A fair amount looser than a flat collar is easiest. When you have one that is BARELY big enough, it is REALLY a pain in the rear to get it off! I almost need 3 hands to get Sirens off.

I asked about his age wondering if he was going to grow any more. Since he is almost 4, I guess I have my answer.


----------



## Ruthie (Aug 25, 2009)

Mmmm... Sounds like I let him wear his flat collar pretty loose. When I measured according to the flat collar instructions above, I put his collar on one hole looser than he wears and could easily get it on and off over his head. Of course DH was holding a treat, so he was pretty cooperative. LOL! I measured from tip of the buckle to the hole I had it latched in. 21" I will measure again tonight.

I hadn't thought of double linking if it is loose. Maybe I should go with a 22 or 23. 

Thanks for all the advice everyone! And the cool pics! Isn't it just so much fun to buy new dog stuff?


----------



## GSDluver4lyfe (Nov 15, 2006)

Amy,

Just for size reference Mace wears a 23" curogan fursaver and its hard getting it over his head and it fits pretty snug around his neck. Bison is larger, a 23 might be difficult getting it over his big ol head









Ally


----------



## onyx'girl (May 18, 2007)

Karlo is in a 23" and it is getting a bit hard to get off. He isn't even 7 months! 
Lies, I'll get your small one back to you! He outgrew it a long time ago.


----------



## Muttman (Sep 16, 2009)

> Originally Posted By: RuthieThanks for all the advice everyone! And the cool pics! Isn't it just so much fun to buy new dog stuff?


And expensive







. Keep it up to much and the DH may collar you...

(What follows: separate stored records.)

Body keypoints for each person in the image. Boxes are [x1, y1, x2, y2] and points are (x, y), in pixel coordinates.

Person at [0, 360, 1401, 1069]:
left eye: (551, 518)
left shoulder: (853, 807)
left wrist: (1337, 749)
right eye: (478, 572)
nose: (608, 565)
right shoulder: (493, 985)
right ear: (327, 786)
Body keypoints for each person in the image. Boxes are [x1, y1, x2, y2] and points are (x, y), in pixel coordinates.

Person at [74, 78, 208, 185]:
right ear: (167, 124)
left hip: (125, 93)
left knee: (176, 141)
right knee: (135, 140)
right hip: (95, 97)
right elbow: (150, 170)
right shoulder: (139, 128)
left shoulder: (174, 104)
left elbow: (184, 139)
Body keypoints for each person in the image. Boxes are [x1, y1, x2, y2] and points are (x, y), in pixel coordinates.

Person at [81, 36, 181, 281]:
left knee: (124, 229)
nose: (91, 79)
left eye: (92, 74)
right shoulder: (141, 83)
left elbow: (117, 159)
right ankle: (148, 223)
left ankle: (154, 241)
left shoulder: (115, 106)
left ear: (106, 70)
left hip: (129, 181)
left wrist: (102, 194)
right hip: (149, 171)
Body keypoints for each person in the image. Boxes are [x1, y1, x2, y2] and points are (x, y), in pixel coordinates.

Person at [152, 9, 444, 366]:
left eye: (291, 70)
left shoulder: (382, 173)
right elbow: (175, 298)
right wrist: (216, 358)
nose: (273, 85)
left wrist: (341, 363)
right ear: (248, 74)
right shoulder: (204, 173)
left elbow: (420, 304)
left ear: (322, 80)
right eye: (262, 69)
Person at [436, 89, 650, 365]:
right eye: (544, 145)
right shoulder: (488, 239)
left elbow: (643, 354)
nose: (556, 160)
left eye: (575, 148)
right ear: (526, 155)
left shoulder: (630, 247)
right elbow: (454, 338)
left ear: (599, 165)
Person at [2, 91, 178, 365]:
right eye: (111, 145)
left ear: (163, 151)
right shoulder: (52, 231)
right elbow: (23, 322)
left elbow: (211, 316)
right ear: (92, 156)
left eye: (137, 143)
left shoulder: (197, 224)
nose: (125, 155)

. Good luck and I really think with your small pomeranian (Bison) you need the big links.


----------



## JKlatsky (Apr 21, 2007)

I have to say...21" sounds small to me too. Argos wears a 24" large link Brass fursaver that I got on Ebay for $5! and while it's quite loose around his neck it's just about perfect to get over his head. Anka wears a 21" small link stainless, but she's got a pretty small girly head...


----------



## Ruthie (Aug 25, 2009)

I am so glad you all chimed in with the opinions on collar length. It prompted us to further investigate. We took Bison to the pet store and tried on choke chains. The 21" fit over his head, but was very difficult to get off. The 24" fit over his head and came off easily even with his crazy "hey I'm at the pet store there are so many smells and people and kids and cats..." state of mind.

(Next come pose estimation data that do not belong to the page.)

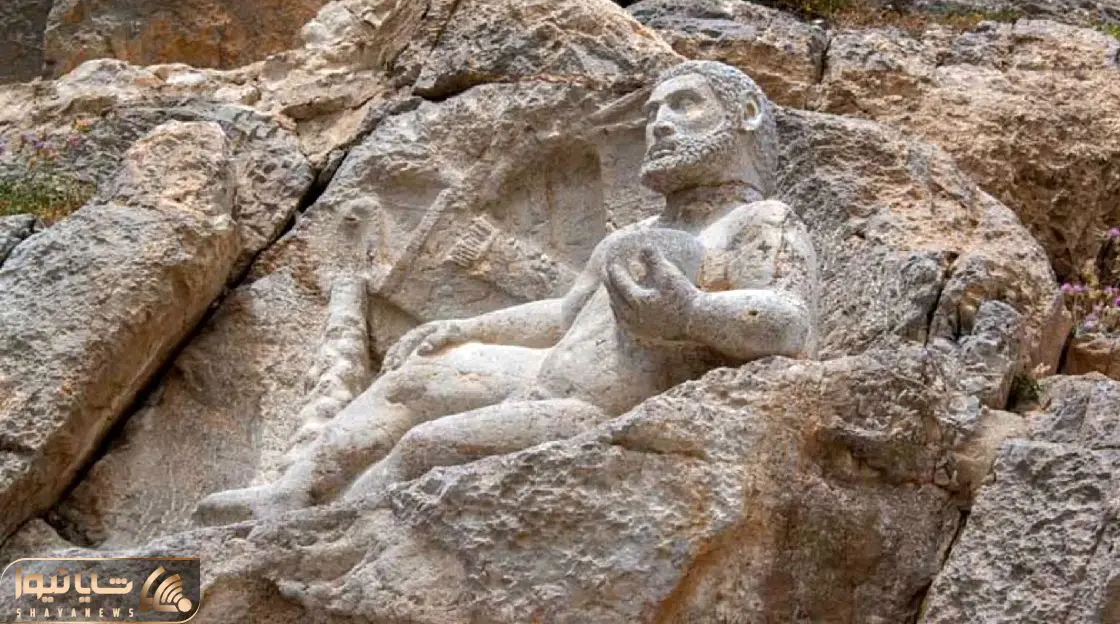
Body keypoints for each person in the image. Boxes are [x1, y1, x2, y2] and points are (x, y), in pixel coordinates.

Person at [194, 60, 819, 524]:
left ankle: (321, 528)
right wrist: (468, 329)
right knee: (415, 381)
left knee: (426, 445)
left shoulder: (758, 222)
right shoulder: (632, 236)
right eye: (654, 111)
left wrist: (693, 312)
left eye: (684, 106)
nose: (659, 124)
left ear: (746, 115)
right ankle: (292, 493)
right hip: (543, 375)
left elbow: (789, 323)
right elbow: (565, 315)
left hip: (598, 411)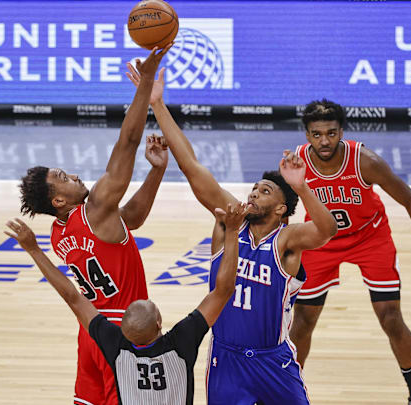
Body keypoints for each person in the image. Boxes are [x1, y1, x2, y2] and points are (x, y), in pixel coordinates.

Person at [126, 64, 338, 404]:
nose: (254, 193)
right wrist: (157, 104)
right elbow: (192, 167)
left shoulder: (285, 242)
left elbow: (328, 230)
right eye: (254, 188)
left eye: (265, 191)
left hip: (274, 359)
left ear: (282, 209)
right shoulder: (229, 220)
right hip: (227, 359)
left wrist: (301, 185)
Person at [17, 44, 171, 405]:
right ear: (58, 200)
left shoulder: (60, 233)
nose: (73, 175)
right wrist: (144, 86)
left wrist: (157, 172)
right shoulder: (96, 207)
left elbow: (131, 220)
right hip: (124, 331)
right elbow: (128, 142)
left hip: (90, 331)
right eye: (62, 177)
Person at [288, 99, 411, 405]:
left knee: (390, 318)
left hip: (370, 237)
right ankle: (287, 390)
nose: (324, 141)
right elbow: (281, 208)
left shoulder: (365, 161)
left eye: (331, 132)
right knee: (302, 321)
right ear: (306, 134)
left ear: (341, 131)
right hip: (321, 240)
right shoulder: (296, 163)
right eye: (316, 134)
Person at [5, 200, 249, 405]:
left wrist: (34, 249)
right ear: (159, 322)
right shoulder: (181, 342)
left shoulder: (115, 347)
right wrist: (232, 231)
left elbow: (72, 296)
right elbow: (224, 290)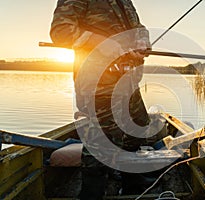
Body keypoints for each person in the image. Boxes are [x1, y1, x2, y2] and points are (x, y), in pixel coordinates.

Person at [50, 0, 158, 199]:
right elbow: (60, 31)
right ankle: (92, 193)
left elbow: (138, 28)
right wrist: (101, 43)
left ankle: (133, 186)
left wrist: (143, 40)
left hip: (128, 82)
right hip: (98, 85)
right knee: (102, 143)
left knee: (137, 130)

I think we will order a 24 or even 25 in.


----------



## Liesje (Mar 4, 2007)

Where in Michigan do you live? Around here we have the Chow Hound stores and they actually sell a Herm Sprenger Fursaver, I've only ever found the 25" one but I bought it anyway so I didn't end up paying more to have one shipped. That's the only pet store I can find that has a Fursaver, sadly.


----------



## onyx'girl (May 18, 2007)

Pet supplies plus carries the HS fursaver, that is where I got Karlo's.


----------



## Ruthie (Aug 25, 2009)

I live in the Detroit area. There are a couple of "specialty" pet stores in the area, but so far haven't found one that carries them. I checked one PSP, but I should probably check another location. We have 3 near us and they seem to have different stock. 

We ended up ordering a 25" curogan. 

Liesje, thanks for the info though, we make it over to GR sometimes.


----------



## GSDluver4lyfe (Nov 15, 2006)

Have you heard of K9 Specialties? Its on Mound between 13 and 14 mile. They have just about everything. They carry HS fursavers (only stainless steel though). Most of their stuff is pretty cheap, definately worth a trip. 

Ally


----------



## Ruthie (Aug 25, 2009)

No, I haven't. COOL!


----------



## Chris Wild (Dec 14, 2001)

K9 Specialties is great! We've hiked over there from A2 to shop many times.


----------



## FredD (Jul 5, 2009)

K9 Specialties do carry a lot of good stuff. Worth while going there.


----------



## Joker (Sep 15, 2006)

30 posts Pffft


----------



## onyx'girl (May 18, 2007)

31 hahaa


----------